---------- Extracted data ----------
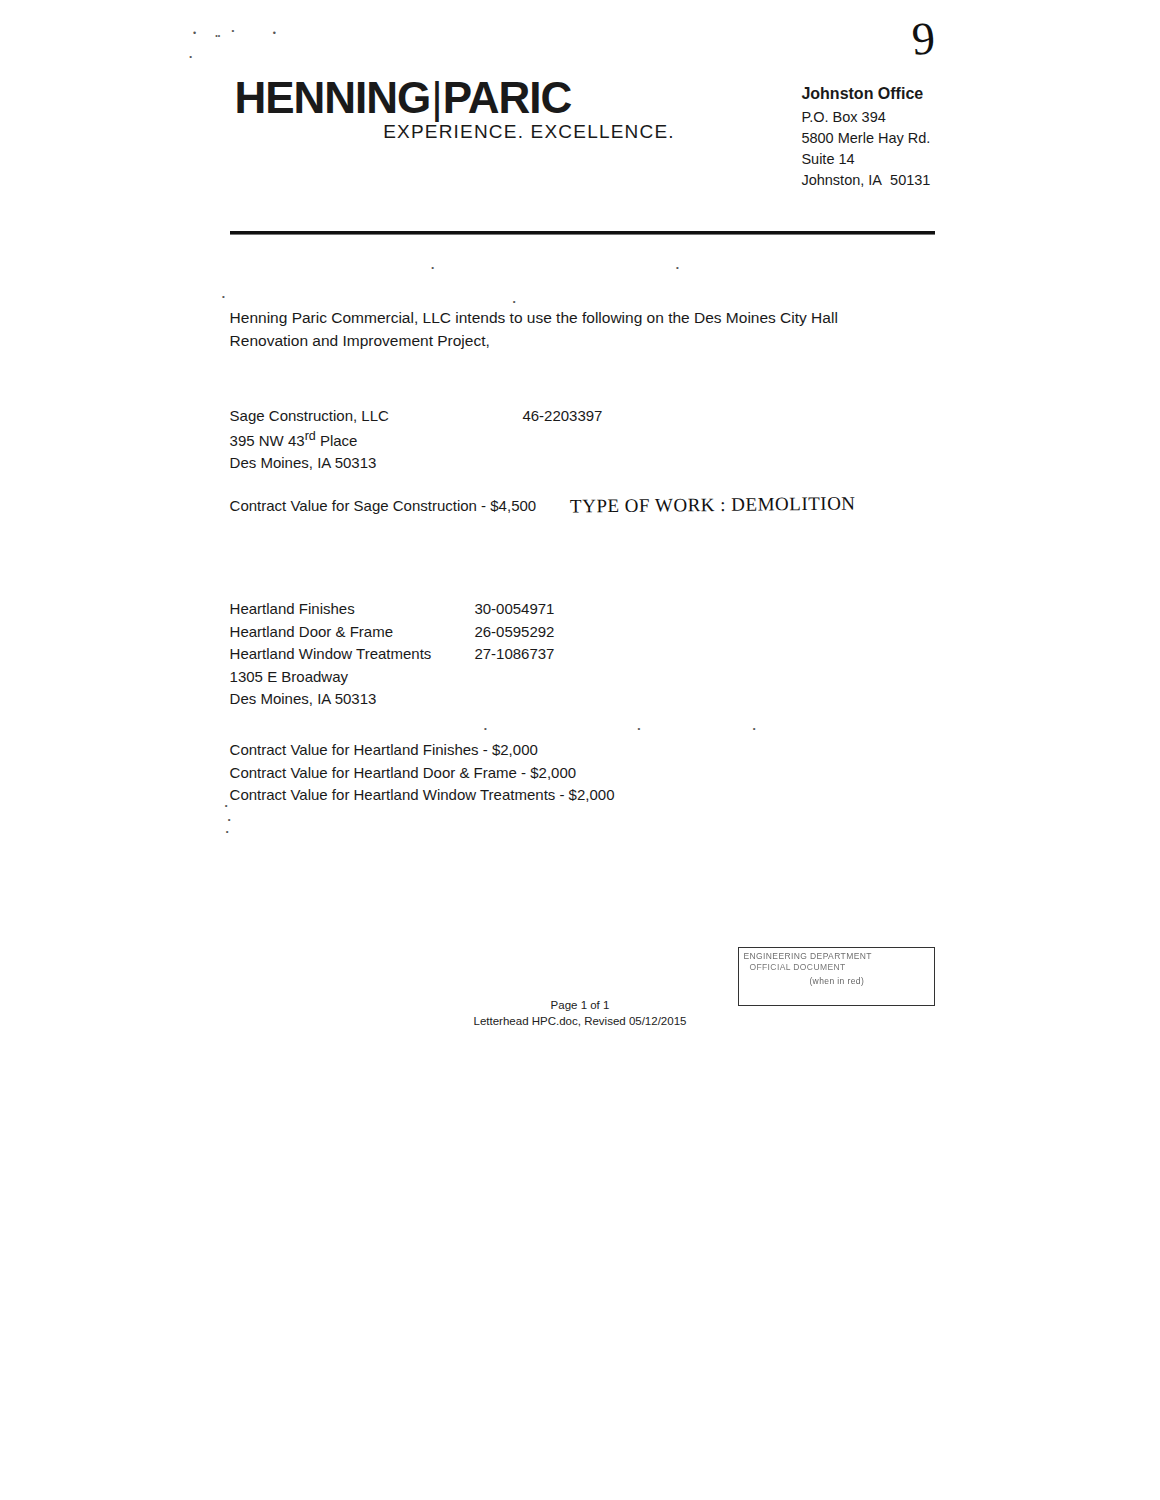• •• • • • • • • • • • • • • •
9
HENNING|PARIC
EXPERIENCE. EXCELLENCE.
Johnston Office
P.O. Box 394
5800 Merle Hay Rd.
Suite 14
Johnston, IA 50131
Henning Paric Commercial, LLC intends to use the following on the Des Moines City Hall Renovation and Improvement Project,
Sage Construction, LLC
46-2203397
395 NW 43rd Place
Des Moines, IA 50313
Contract Value for Sage Construction - $4,500 TYPE OF WORK : DEMOLITION
Heartland Finishes
30-0054971
Heartland Door & Frame
26-0595292
Heartland Window Treatments
27-1086737
1305 E Broadway
Des Moines, IA 50313
Contract Value for Heartland Finishes - $2,000
Contract Value for Heartland Door & Frame - $2,000
Contract Value for Heartland Window Treatments - $2,000
ENGINEERING DEPARTMENT
OFFICIAL DOCUMENT
(when in red)
Page 1 of 1
Letterhead HPC.doc, Revised 05/12/2015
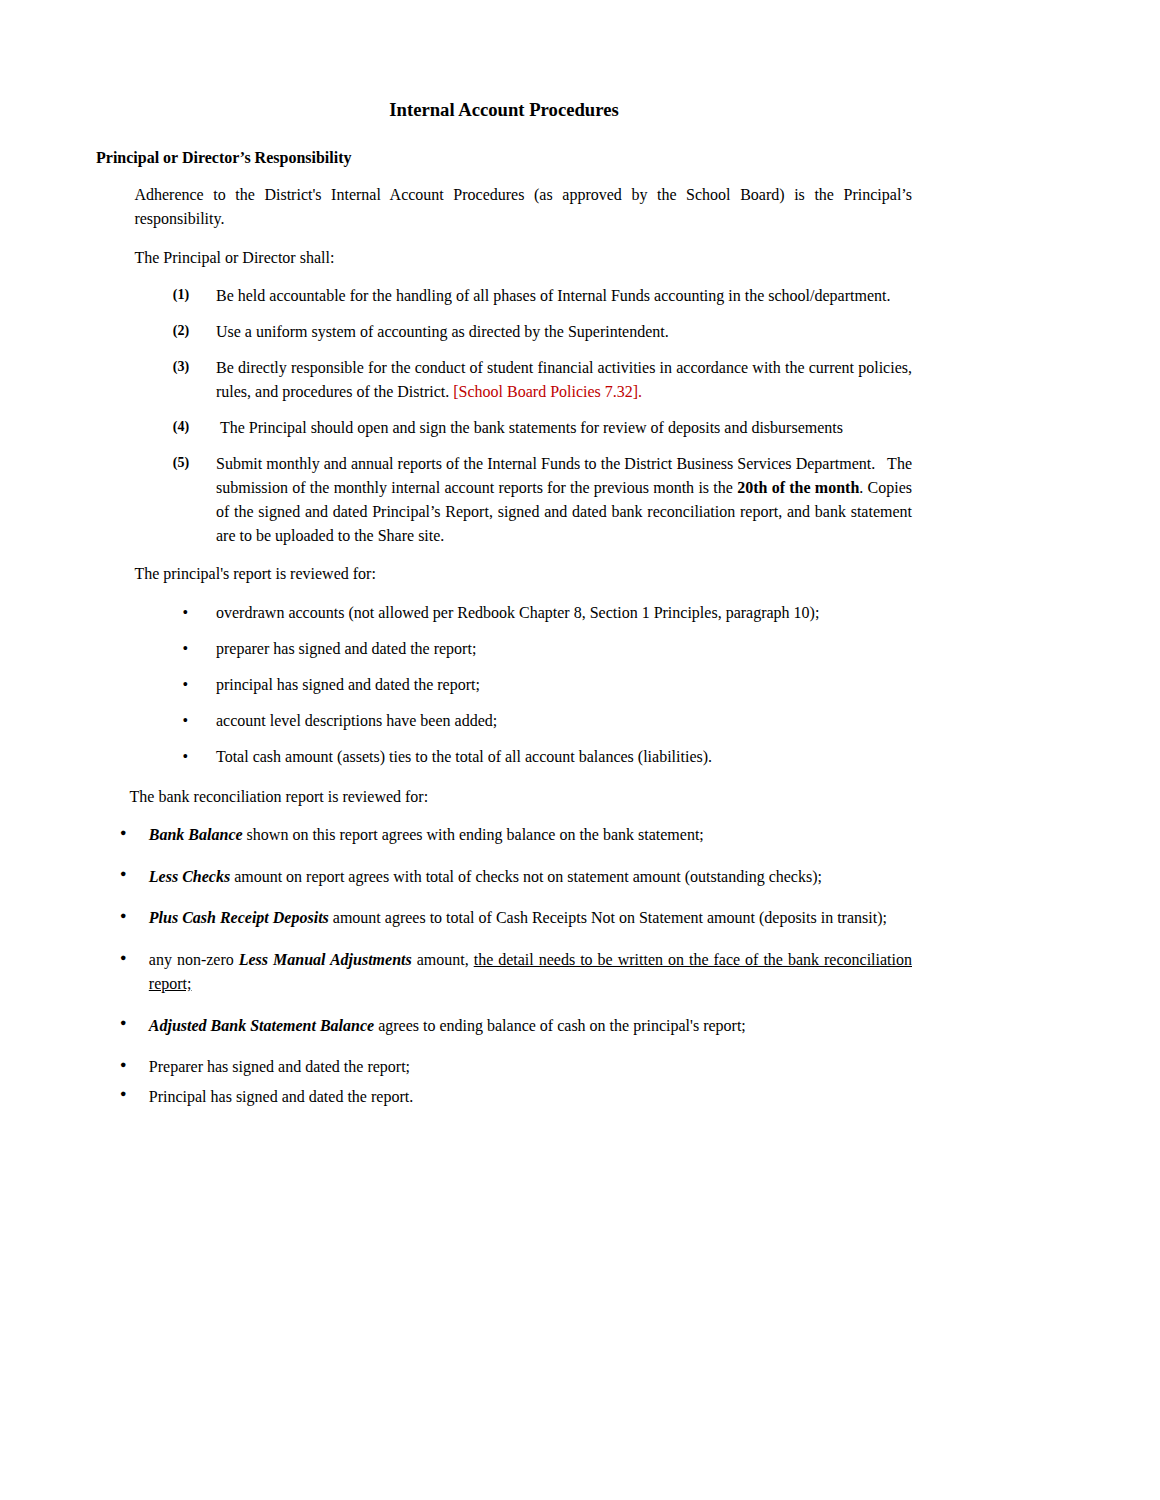Internal Account Procedures
Principal or Director’s Responsibility
Adherence to the District's Internal Account Procedures (as approved by the School Board) is the Principal’s responsibility.
The Principal or Director shall:
(1) Be held accountable for the handling of all phases of Internal Funds accounting in the school/department.
(2) Use a uniform system of accounting as directed by the Superintendent.
(3) Be directly responsible for the conduct of student financial activities in accordance with the current policies, rules, and procedures of the District. [School Board Policies 7.32].
(4) The Principal should open and sign the bank statements for review of deposits and disbursements
(5) Submit monthly and annual reports of the Internal Funds to the District Business Services Department. The submission of the monthly internal account reports for the previous month is the 20th of the month. Copies of the signed and dated Principal’s Report, signed and dated bank reconciliation report, and bank statement are to be uploaded to the Share site.
The principal's report is reviewed for:
overdrawn accounts (not allowed per Redbook Chapter 8, Section 1 Principles, paragraph 10);
preparer has signed and dated the report;
principal has signed and dated the report;
account level descriptions have been added;
Total cash amount (assets) ties to the total of all account balances (liabilities).
The bank reconciliation report is reviewed for:
Bank Balance shown on this report agrees with ending balance on the bank statement;
Less Checks amount on report agrees with total of checks not on statement amount (outstanding checks);
Plus Cash Receipt Deposits amount agrees to total of Cash Receipts Not on Statement amount (deposits in transit);
any non-zero Less Manual Adjustments amount, the detail needs to be written on the face of the bank reconciliation report;
Adjusted Bank Statement Balance agrees to ending balance of cash on the principal's report;
Preparer has signed and dated the report;
Principal has signed and dated the report.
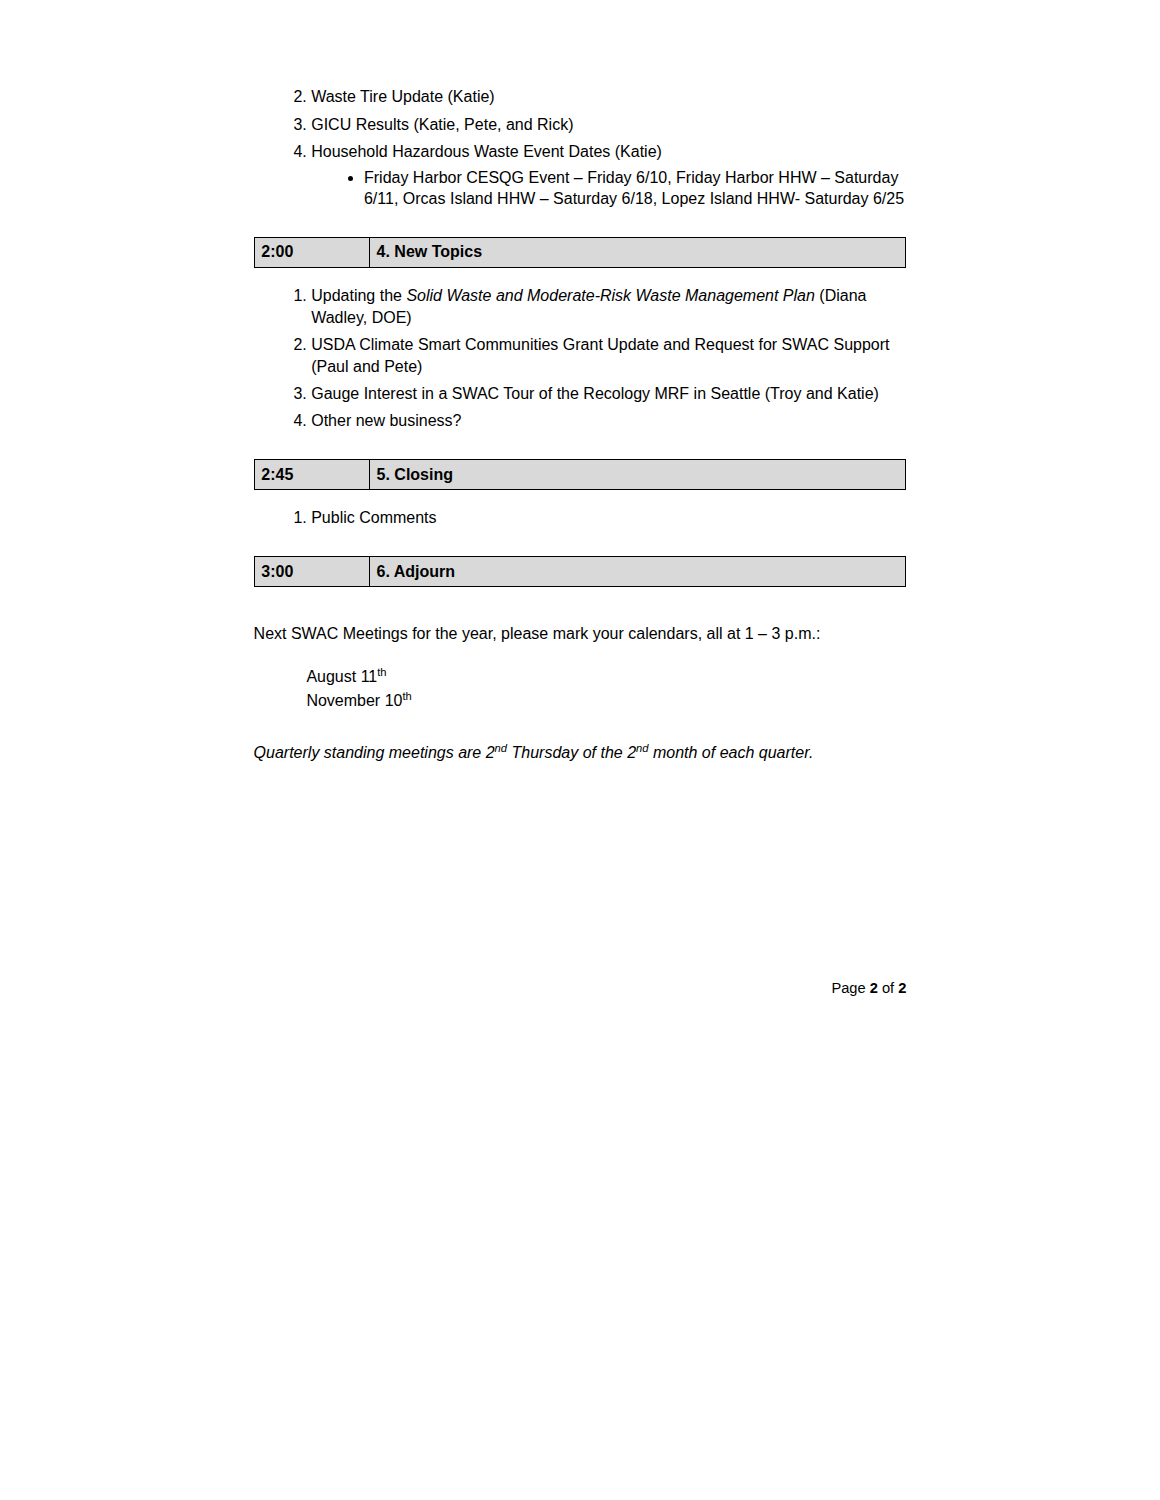Waste Tire Update (Katie)
GICU Results (Katie, Pete, and Rick)
Household Hazardous Waste Event Dates (Katie)
Friday Harbor CESQG Event – Friday 6/10, Friday Harbor HHW – Saturday 6/11, Orcas Island HHW – Saturday 6/18, Lopez Island HHW- Saturday 6/25
| 2:00 | 4. New Topics |
Updating the Solid Waste and Moderate-Risk Waste Management Plan (Diana Wadley, DOE)
USDA Climate Smart Communities Grant Update and Request for SWAC Support (Paul and Pete)
Gauge Interest in a SWAC Tour of the Recology MRF in Seattle (Troy and Katie)
Other new business?
| 2:45 | 5. Closing |
Public Comments
| 3:00 | 6. Adjourn |
Next SWAC Meetings for the year, please mark your calendars, all at 1 – 3 p.m.:
August 11th
November 10th
Quarterly standing meetings are 2nd Thursday of the 2nd month of each quarter.
Page 2 of 2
----------
-- What the exercise asks --
Skip the pictures. Restate exactly the lines from the start of the entries through the line containing "Contract Value for Heartland Window", both ends included.

-- Solution --
• •• • • • • • • • • • • • • •
9
HENNING|PARIC
EXPERIENCE. EXCELLENCE.
Johnston Office
P.O. Box 394
5800 Merle Hay Rd.
Suite 14
Johnston, IA 50131
Henning Paric Commercial, LLC intends to use the following on the Des Moines City Hall Renovation and Improvement Project,
Sage Construction, LLC
46-2203397
395 NW 43rd Place
Des Moines, IA 50313
Contract Value for Sage Construction - $4,500 TYPE OF WORK : DEMOLITION
Heartland Finishes
30-0054971
Heartland Door & Frame
26-0595292
Heartland Window Treatments
27-1086737
1305 E Broadway
Des Moines, IA 50313
Contract Value for Heartland Finishes - $2,000
Contract Value for Heartland Door & Frame - $2,000
Contract Value for Heartland Window Treatments - $2,000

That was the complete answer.